- **Page excerpt**
-- BEGIN --

# Fixing your smartwatch to your handlebar?



## Shkoder (Apr 15, 2010)

hi riders!

I am sure that many of us were thinking about simple question: how to attach favorite smartwatch or watch with HRM to handlebar and use them for heart rate, speed monitoring or complete bike computer. 
well, someone spent $20+ and bought original fixture then, someone just left watch on wrist. we moved bit far and created something really new. lightweight and easy to use holder to attach virtually any watch to any handlebar. here is our Indiegogo campaign, please take a look when you have time:

https://www.indiegogo.com/projects/smartwatch-anywhere-holder/x/13982834#/

thanks for your attention colleagues! let's make this happen


----------



## coke (Jun 7, 2008)

Garmin already has one. $11.76 with free shipping

http://www.amazon.com/Garmin-Forerunner-Bicycle-Mount-Kit/dp/B000VK5BMQ


----------



## Shkoder (Apr 15, 2010)

-- END --

- **Data lines**
-- BEGIN --

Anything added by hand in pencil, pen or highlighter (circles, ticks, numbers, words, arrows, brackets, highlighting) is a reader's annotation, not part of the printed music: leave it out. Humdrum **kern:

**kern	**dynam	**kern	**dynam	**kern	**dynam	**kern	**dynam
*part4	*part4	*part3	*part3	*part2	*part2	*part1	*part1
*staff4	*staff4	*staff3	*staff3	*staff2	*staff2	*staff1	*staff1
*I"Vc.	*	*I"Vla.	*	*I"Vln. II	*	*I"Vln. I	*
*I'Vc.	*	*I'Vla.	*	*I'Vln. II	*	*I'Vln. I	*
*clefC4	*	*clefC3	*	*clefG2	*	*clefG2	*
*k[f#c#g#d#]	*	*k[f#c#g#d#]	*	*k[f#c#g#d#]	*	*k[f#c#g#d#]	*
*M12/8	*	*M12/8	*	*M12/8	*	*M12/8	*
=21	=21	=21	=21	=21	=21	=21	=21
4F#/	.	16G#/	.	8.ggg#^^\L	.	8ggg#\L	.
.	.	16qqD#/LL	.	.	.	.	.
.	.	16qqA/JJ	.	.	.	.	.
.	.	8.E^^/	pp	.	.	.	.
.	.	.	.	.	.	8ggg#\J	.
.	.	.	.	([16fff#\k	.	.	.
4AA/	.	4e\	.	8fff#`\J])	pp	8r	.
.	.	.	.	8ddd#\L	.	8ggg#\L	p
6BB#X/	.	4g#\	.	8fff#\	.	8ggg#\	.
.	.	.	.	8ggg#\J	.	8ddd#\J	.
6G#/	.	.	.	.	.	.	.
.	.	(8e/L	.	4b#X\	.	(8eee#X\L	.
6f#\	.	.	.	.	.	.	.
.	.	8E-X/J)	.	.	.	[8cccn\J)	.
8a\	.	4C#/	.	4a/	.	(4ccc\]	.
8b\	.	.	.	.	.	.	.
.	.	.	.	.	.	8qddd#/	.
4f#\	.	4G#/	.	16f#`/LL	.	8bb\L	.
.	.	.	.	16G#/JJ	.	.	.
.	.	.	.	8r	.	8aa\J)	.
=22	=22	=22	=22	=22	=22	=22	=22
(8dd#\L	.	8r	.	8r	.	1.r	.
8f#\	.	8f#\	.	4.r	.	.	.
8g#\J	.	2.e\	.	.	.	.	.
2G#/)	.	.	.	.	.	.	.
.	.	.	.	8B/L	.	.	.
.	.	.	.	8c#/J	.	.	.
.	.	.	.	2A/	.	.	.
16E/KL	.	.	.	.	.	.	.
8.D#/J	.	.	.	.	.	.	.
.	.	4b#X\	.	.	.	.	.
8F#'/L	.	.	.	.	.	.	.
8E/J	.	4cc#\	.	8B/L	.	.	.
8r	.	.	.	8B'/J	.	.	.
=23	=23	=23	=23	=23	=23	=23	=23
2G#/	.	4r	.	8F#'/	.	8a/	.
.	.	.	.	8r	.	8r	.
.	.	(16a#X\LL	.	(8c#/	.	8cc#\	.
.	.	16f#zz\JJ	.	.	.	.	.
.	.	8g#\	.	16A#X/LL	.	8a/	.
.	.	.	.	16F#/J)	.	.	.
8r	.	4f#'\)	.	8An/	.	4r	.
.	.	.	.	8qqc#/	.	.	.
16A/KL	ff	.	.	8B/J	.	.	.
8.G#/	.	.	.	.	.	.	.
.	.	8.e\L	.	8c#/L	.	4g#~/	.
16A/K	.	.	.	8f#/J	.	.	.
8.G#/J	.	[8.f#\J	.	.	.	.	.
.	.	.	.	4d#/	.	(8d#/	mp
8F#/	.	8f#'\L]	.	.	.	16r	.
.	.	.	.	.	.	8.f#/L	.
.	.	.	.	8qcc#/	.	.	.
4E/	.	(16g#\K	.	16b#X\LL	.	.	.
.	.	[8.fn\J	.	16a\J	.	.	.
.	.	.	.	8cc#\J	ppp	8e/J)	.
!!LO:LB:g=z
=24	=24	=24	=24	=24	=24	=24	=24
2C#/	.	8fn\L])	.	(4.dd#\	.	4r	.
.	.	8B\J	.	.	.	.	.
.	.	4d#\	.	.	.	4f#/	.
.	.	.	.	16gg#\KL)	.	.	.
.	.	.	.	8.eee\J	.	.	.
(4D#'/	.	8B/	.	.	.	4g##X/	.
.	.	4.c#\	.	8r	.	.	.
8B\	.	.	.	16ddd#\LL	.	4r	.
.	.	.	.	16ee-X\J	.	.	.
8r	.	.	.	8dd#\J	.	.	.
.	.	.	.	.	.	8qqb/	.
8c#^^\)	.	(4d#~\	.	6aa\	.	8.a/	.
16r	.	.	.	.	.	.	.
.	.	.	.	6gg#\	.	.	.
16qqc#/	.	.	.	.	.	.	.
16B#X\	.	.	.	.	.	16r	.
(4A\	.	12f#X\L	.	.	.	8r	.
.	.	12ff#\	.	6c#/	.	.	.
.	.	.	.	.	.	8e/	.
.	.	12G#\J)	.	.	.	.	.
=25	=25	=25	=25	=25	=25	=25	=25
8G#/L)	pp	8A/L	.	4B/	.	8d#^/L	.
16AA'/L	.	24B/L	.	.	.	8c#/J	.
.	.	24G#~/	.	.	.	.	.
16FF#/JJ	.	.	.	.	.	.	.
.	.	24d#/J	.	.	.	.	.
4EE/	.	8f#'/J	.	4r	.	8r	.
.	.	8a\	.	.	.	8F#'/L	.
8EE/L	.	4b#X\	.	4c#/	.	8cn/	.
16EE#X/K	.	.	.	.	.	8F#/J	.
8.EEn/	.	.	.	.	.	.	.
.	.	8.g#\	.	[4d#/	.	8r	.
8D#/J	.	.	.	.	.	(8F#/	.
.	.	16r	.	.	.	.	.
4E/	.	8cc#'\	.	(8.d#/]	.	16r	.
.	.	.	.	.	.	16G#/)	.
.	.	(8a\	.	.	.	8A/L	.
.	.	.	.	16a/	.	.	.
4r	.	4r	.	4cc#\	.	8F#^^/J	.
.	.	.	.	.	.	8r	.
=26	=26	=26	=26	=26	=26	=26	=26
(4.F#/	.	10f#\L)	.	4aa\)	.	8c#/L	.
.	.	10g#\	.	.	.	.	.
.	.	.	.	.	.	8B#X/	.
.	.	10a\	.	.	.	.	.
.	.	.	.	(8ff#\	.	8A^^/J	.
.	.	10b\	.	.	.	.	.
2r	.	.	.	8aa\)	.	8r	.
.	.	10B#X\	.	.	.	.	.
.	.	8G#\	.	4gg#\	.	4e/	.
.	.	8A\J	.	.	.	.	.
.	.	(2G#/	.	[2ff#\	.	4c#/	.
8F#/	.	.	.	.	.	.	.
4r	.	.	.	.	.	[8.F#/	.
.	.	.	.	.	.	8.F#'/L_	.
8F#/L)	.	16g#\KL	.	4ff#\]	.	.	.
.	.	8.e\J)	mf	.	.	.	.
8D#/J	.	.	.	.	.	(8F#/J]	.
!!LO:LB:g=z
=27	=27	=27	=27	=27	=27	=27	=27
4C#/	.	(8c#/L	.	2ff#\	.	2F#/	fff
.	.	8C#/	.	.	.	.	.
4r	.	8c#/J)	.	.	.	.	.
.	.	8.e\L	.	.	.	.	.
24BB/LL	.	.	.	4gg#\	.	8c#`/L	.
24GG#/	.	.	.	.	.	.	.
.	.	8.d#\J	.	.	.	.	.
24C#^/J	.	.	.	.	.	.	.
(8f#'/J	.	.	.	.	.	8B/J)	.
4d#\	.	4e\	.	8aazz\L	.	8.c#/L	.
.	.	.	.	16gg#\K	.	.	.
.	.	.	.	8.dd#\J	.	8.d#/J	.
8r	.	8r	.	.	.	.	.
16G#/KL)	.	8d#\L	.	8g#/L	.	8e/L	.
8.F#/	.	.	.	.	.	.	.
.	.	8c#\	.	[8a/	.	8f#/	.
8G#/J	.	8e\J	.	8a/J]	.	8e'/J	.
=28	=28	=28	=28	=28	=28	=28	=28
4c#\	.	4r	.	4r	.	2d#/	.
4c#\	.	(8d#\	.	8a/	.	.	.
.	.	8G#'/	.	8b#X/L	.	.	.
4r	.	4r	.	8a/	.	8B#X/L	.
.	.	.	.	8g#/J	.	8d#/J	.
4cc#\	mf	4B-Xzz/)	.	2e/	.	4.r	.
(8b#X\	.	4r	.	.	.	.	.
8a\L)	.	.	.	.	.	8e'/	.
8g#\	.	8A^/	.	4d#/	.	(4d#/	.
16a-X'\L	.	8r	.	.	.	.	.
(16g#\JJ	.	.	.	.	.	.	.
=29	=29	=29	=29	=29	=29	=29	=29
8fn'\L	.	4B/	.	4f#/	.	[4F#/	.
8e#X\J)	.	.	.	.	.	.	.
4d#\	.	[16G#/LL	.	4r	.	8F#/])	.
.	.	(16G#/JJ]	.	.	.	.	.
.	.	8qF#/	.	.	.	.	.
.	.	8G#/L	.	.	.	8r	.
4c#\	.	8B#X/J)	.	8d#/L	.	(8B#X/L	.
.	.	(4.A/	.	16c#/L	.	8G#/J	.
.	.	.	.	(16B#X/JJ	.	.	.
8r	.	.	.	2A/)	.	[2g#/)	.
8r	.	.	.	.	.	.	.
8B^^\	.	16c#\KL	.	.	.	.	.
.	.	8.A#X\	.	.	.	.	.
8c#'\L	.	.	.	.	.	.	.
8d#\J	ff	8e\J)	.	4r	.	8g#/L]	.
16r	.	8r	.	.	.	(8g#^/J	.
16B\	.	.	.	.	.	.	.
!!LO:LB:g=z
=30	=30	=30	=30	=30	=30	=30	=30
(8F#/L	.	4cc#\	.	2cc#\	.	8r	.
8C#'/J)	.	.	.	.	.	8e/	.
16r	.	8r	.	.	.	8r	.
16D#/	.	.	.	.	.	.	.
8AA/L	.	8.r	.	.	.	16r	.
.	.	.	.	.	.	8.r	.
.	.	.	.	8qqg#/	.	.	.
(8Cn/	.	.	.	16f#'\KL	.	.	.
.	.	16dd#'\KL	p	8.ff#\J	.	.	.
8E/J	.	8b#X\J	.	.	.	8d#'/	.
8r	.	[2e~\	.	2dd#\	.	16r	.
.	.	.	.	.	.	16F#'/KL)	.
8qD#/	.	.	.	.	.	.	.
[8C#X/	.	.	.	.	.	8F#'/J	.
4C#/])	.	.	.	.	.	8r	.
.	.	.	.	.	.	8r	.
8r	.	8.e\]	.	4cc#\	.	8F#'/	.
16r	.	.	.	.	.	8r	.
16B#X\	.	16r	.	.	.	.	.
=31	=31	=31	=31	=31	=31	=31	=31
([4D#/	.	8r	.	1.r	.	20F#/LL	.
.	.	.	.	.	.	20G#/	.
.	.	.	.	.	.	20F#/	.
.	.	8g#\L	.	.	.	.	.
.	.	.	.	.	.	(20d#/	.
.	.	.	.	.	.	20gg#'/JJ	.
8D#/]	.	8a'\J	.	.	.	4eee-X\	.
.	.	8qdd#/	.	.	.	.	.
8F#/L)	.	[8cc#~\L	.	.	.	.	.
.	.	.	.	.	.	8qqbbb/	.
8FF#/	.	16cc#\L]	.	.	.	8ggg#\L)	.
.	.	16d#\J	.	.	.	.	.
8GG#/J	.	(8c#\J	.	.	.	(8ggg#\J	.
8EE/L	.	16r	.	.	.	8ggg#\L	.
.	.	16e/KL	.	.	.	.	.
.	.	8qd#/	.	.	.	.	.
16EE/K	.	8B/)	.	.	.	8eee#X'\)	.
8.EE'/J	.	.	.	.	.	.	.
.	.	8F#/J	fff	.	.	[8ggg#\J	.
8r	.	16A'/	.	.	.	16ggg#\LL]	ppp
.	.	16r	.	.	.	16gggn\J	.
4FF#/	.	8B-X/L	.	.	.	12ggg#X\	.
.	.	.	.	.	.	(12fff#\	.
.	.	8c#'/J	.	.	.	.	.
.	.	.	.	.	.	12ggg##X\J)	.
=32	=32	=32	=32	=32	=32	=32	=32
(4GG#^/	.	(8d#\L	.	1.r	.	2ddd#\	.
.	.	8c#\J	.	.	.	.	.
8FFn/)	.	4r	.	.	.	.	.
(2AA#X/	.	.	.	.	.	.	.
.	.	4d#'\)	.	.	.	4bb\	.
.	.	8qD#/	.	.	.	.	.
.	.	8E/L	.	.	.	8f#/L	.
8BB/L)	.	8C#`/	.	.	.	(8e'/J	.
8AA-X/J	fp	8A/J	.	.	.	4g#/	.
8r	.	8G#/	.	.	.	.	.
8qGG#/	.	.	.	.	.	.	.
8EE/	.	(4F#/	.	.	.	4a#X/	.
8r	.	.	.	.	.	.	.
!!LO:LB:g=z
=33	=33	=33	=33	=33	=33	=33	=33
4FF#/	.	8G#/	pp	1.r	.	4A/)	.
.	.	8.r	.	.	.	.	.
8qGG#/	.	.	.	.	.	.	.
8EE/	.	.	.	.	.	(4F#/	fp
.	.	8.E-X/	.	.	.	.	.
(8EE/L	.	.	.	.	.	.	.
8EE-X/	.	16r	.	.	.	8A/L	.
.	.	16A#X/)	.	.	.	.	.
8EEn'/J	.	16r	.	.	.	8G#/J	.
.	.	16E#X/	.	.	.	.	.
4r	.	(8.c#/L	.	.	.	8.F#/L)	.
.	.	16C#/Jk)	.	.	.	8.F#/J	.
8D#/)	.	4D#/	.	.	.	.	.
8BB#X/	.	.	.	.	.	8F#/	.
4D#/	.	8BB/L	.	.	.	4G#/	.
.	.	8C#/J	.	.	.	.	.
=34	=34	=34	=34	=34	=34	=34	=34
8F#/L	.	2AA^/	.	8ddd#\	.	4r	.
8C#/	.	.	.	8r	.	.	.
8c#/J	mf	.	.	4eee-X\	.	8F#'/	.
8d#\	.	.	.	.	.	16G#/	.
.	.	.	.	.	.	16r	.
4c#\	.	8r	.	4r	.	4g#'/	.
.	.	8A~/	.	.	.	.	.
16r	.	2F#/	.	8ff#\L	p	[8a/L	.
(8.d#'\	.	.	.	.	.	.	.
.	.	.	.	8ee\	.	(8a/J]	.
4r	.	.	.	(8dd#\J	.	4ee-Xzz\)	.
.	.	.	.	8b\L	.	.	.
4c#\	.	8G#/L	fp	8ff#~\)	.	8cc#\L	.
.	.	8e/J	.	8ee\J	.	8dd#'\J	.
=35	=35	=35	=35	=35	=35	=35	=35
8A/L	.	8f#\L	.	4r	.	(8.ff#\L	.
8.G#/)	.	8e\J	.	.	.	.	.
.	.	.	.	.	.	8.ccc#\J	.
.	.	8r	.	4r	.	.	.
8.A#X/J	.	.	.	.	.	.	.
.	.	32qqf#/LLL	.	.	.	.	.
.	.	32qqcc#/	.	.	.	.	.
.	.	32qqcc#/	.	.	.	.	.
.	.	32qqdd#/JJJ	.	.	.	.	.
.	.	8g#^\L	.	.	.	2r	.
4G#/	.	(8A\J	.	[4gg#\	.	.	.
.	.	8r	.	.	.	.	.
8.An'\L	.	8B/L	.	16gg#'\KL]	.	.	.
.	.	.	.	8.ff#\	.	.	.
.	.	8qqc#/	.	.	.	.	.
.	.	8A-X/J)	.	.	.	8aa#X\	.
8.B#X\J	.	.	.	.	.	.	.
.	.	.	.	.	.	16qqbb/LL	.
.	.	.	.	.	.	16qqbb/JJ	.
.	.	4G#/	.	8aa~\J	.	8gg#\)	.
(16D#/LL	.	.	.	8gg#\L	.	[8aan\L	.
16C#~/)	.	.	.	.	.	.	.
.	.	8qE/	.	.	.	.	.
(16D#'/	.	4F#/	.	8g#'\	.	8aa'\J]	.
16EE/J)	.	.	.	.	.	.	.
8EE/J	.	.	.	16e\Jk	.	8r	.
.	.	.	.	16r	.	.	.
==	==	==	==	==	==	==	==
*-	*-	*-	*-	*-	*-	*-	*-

-- END --

- **Problem statement**
Copy the forum thread again, starting at the words "I am sure that" and stopping after "(Jun 7, 2008)", and substitute "mount" for "holder".

- **Output**
I am sure that many of us were thinking about simple question: how to attach favorite smartwatch or watch with HRM to handlebar and use them for heart rate, speed monitoring or complete bike computer. 
well, someone spent $20+ and bought original fixture then, someone just left watch on wrist. we moved bit far and created something really new. lightweight and easy to use mount to attach virtually any watch to any handlebar. here is our Indiegogo campaign, please take a look when you have time:

https://www.indiegogo.com/projects/smartwatch-anywhere-mount/x/13982834#/

thanks for your attention colleagues! let's make this happen


----------



## coke (Jun 7, 2008)